Comme la possible cotation à New York, en plus de Paris, du groupe, dont près de la moitié est détenue par des actionnaires institutionnels nord-américains.

Cette hypothèse, évoquée au printemps, "a fait réagir le Sénat", reconnaît M. Jadot. "Une action spécifique permet à l'État, sans s'immiscer dans la gestion quotidienne de l'entreprise, d'avoir un droit de regard si un jour futur, quelqu'un voulait transformer Total en société américaine", a expliqué Roger Karoutchi.

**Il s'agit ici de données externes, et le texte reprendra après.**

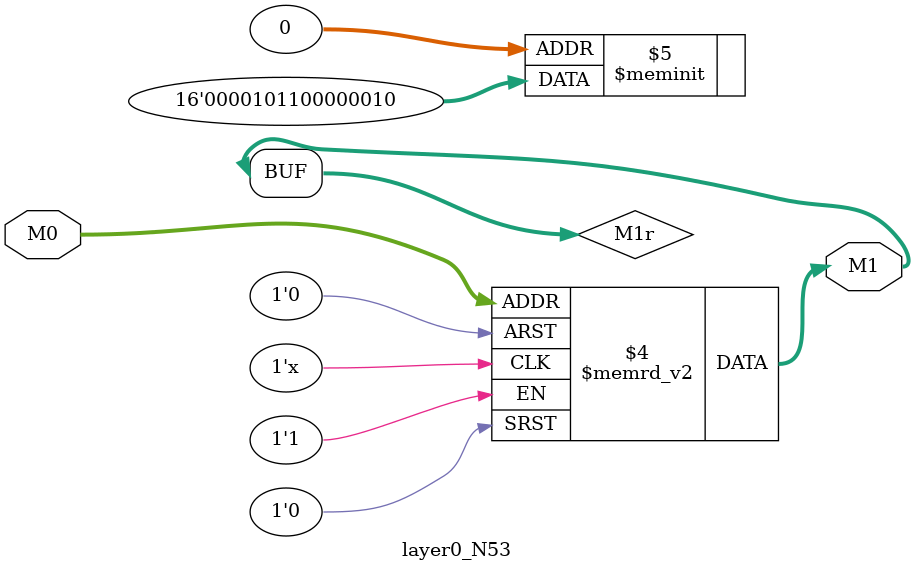
<source format=v>
module layer0_N53 ( input [2:0] M0, output [1:0] M1 );

	(*rom_style = "distributed" *) reg [1:0] M1r;
	assign M1 = M1r;
	always @ (M0) begin
		case (M0)
			3'b000: M1r = 2'b10;
			3'b100: M1r = 2'b11;
			3'b010: M1r = 2'b00;
			3'b110: M1r = 2'b00;
			3'b001: M1r = 2'b00;
			3'b101: M1r = 2'b10;
			3'b011: M1r = 2'b00;
			3'b111: M1r = 2'b00;

		endcase
	end
endmodule

</source>
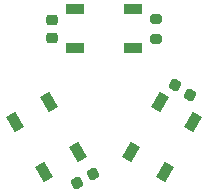
<source format=gtp>
G04 #@! TF.GenerationSoftware,KiCad,Pcbnew,7.0.8*
G04 #@! TF.CreationDate,2024-03-08T23:23:19+05:00*
G04 #@! TF.ProjectId,Ws2812 PCB,57733238-3132-4205-9043-422e6b696361,1*
G04 #@! TF.SameCoordinates,Original*
G04 #@! TF.FileFunction,Paste,Top*
G04 #@! TF.FilePolarity,Positive*
%FSLAX46Y46*%
G04 Gerber Fmt 4.6, Leading zero omitted, Abs format (unit mm)*
G04 Created by KiCad (PCBNEW 7.0.8) date 2024-03-08 23:23:19*
%MOMM*%
%LPD*%
G01*
G04 APERTURE LIST*
G04 Aperture macros list*
%AMRoundRect*
0 Rectangle with rounded corners*
0 $1 Rounding radius*
0 $2 $3 $4 $5 $6 $7 $8 $9 X,Y pos of 4 corners*
0 Add a 4 corners polygon primitive as box body*
4,1,4,$2,$3,$4,$5,$6,$7,$8,$9,$2,$3,0*
0 Add four circle primitives for the rounded corners*
1,1,$1+$1,$2,$3*
1,1,$1+$1,$4,$5*
1,1,$1+$1,$6,$7*
1,1,$1+$1,$8,$9*
0 Add four rect primitives between the rounded corners*
20,1,$1+$1,$2,$3,$4,$5,0*
20,1,$1+$1,$4,$5,$6,$7,0*
20,1,$1+$1,$6,$7,$8,$9,0*
20,1,$1+$1,$8,$9,$2,$3,0*%
%AMRotRect*
0 Rectangle, with rotation*
0 The origin of the aperture is its center*
0 $1 length*
0 $2 width*
0 $3 Rotation angle, in degrees counterclockwise*
0 Add horizontal line*
21,1,$1,$2,0,0,$3*%
G04 Aperture macros list end*
%ADD10R,1.500000X0.900000*%
%ADD11RoundRect,0.225000X-0.319856X-0.104006X0.069856X-0.329006X0.319856X0.104006X-0.069856X0.329006X0*%
%ADD12RotRect,1.500000X0.900000X240.000000*%
%ADD13RoundRect,0.200000X0.275000X-0.200000X0.275000X0.200000X-0.275000X0.200000X-0.275000X-0.200000X0*%
%ADD14RotRect,1.500000X0.900000X120.000000*%
%ADD15RoundRect,0.225000X0.250000X-0.225000X0.250000X0.225000X-0.250000X0.225000X-0.250000X-0.225000X0*%
%ADD16RoundRect,0.225000X0.069856X0.329006X-0.319856X0.104006X-0.069856X-0.329006X0.319856X-0.104006X0*%
G04 APERTURE END LIST*
D10*
G04 #@! TO.C,LED1*
X123509315Y-72350000D03*
X123509315Y-75650000D03*
X118609315Y-75650000D03*
X118609315Y-72350000D03*
G04 #@! TD*
D11*
G04 #@! TO.C,C1*
X128391170Y-79562500D03*
X127048830Y-78787500D03*
G04 #@! TD*
D12*
G04 #@! TO.C,LED3*
X128648942Y-81875000D03*
X125791058Y-80225000D03*
X123341058Y-84468524D03*
X126198942Y-86118524D03*
G04 #@! TD*
D13*
G04 #@! TO.C,R1*
X125470000Y-73175000D03*
X125470000Y-74825000D03*
G04 #@! TD*
D14*
G04 #@! TO.C,LED2*
X116012116Y-86118524D03*
X118870000Y-84468524D03*
X116420000Y-80225000D03*
X113562116Y-81875000D03*
G04 #@! TD*
D15*
G04 #@! TO.C,C3*
X116645000Y-73225000D03*
X116645000Y-74775000D03*
G04 #@! TD*
D16*
G04 #@! TO.C,C2*
X118773830Y-87037500D03*
X120116170Y-86262500D03*
G04 #@! TD*
M02*

</source>
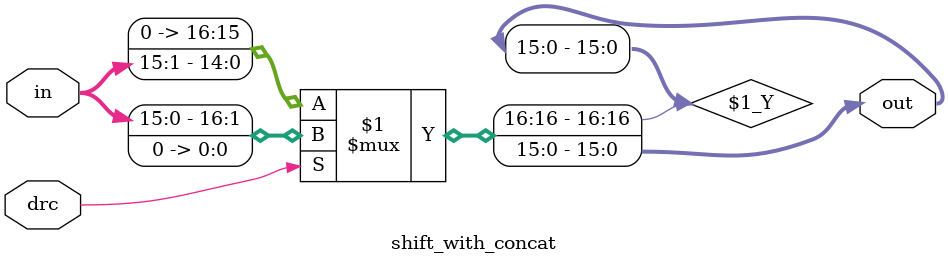
<source format=sv>
`timescale 1ns / 1ps


module shift_operator #(
    parameter   WIDTH = 16,
    parameter   SHIFT = 1
) (
    input logic     [WIDTH-1:0] in,
    input logic                 drc,
    output logic    [WIDTH-1:0] out
);
    assign out = drc ? (in << SHIFT) : (in >> SHIFT);

endmodule

// Реализовать устройство логического сдвига, размерности входной и выходной шин которого задаются параметром "WIDTH"
// Сигнал "in" - входная шина, "out" - выходная шина, "drc" - выбор направления сдвига (0 - вправо, 1 - влево)
// Количество разрядов сдвига должно задаваться параметром "SHIFT"
// Использовать непрерывное присваивание с оператором "?:" (для выбора направления сдвига) и оператор конкатенации {}

module shift_with_concat #(
    parameter   WIDTH = 16,
    parameter   SHIFT = 1
) (
    input logic     [WIDTH-1:0] in,
    input logic                 drc,
    output logic    [WIDTH-1:0] out
);

    // Внутри оператора конкатенации слева у шины "in" обозначать диапазон индексов не обязательно,
    // т.к. старшая часть, не помещающаяся в разрядную сетку шины "out", будет отброшена автоматически
    // Внутри оператора конкатенации справа диапазон индексов шины "in" нужно указывать явно,
    // т.к. в этом случае должна быть отброшена МЛАДШАЯ часть
    assign out = drc ? {in, {SHIFT{1'b0}}} : {{SHIFT{1'b0}}, in[WIDTH - 1 : SHIFT]};

endmodule

</source>
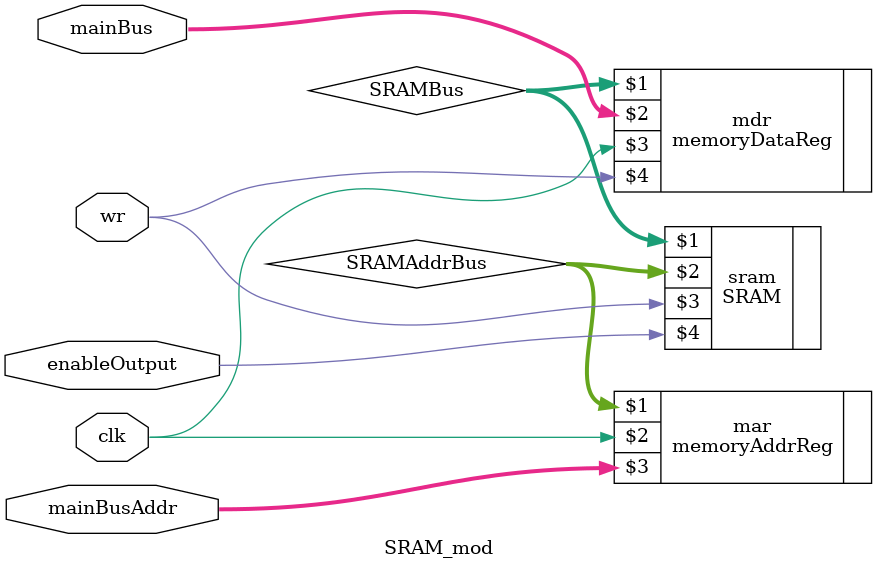
<source format=v>
module SRAM_mod (mainBus, clk, mainBusAddr, wr, enableOutput/*, probe*/);
	inout [15:0] mainBus;
	//output [15:0] probe;
	input [10:0] mainBusAddr;
	input wr, clk, enableOutput; // wr: 0 for write, 1 for read
	//output [6:0] hex0, hex1;
	
	wire [15:0] SRAMBus;
	wire [10:0] SRAMAddrBus;
	
	//assign probe = wr ? SRAMBus : 16'bz;
	
	memoryDataReg mdr (SRAMBus, mainBus, clk, wr); 
	SRAM sram (SRAMBus, SRAMAddrBus, wr, enableOutput/*, probe*/);
	memoryAddrReg mar (SRAMAddrBus, clk, mainBusAddr);
endmodule

</source>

"On est soucieux que Total soit un symbole français. Cela ne plaira peut-être pas aux investisseurs nord-américains mais tant pis", a dit Yannick Jadot.

Le rapport s'attaque également à un autre sujet sensible: la dépendance de l'Europe au GNL russe, ce gaz liquéfié acheminé par bateau, très convoité en Europe depuis la guerre en Ukraine.

Pour la commission, il faut "hisser la France en position de pionnier par rapport aux autres pays européens, en proposant l'inclusion du GNL (gaz naturel liquéfié) russe aux produits énergétiques sous sanctions européennes et en donnant l'exemple par l'arrêt dès que possible des importations de GNL russe en France".

TotalEnergies a toujours assumé le maintien de ses importations de GNL russe pour pourvoir aux besoins de l'Europe, privé de ses approvisionnements russes par pipeline.

En outre, la commission propose de "favoriser la recherche d'une solution pacifique aux différends dans le Sud Caucase en demandant l'arrêt des nouveaux projets ou nouvelles phases de projets en cours impliquant des entreprises françaises dans les hydrocarbures en Azerbaïdjan", le pays hôte de la prochaine conférence climatique de l'ONU (COP29), où TotalEnergies mène des projets gaziers.

Elle recommande aussi de clarifier le "cadre juridique" des résolutions climatiques aux assemblées générales d'entreprises, "pour éliminer tout doute sur leur recevabilité tout en favorisant le dialogue actionnarial".

Des associations environnementales ont salué mercredi un "diagnostic sévère et sans appel", tout en regrettant l'absence de "mesures contraignantes".